Sentralitas kawasan ASEAN dipahami dengan baik oleh China dan Jepang, keduanya peserta KTT format ASEAN+3. Beijing mendorong integrasi ekonomi dan perdagangan yang lebih kuat, menuntut koordinasi yang lebih besar antara kedua negara Sabuk dan Jalan Cina dan Rencana Induk Asean. Sebuah hubungan juga dikonfirmasi oleh pertumbuhan, meskipun terjadi pandemi, perdagangan antara China dan mitra ASEAN-nya, yang pada Agustus mencapai 430 miliar dolar, naik 7% dibandingkan tahun sebelumnya. Hasil ini menyebabkan ASEAN menyalip UE sebagai mitra dagang pertama Beijing. Selanjutnya, dalam enam bulan pertama tahun 2020, investasi bilateral meningkat sebesar 58% dibandingkan periode yang sama tahun sebelumnya. Oleh karena itu, keluarnya China dari keadaan darurat dibandingkan negara-negara lain di dunia dapat membuat negara-negara ASEAN lebih bergantung pada ekspor dan investasi dari Beijing. 

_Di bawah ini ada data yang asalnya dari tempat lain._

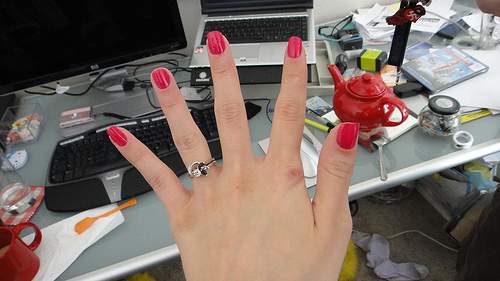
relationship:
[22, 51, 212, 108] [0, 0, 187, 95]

Pada gilirannya, Tokyo telah meluncurkan apa yang disebut "diplomasi kesehatan" di wilayah yang ditandai dengan pendanaan awal kepada mitra di wilayah tersebut untuk memperkuat sistem kesehatan dan mempromosikan penelitian vaksin. Pada saat yang sama, Jepang dan negara-negara ASEAN bersama-sama menegaskan kembali keprihatinan mereka terkait klaim teritorial di Laut China Timur dan Laut China Selatan. Pernyataan yang termasuk dalam strategi Jepang Indo-Pasifik Bebas dan Terbuka (FOIP), yang ditujukan untuk melawan ekspansionisme Tiongkok melalui penguatan kemitraan ekonomi dan infrastruktur dengan Matahari Terbit.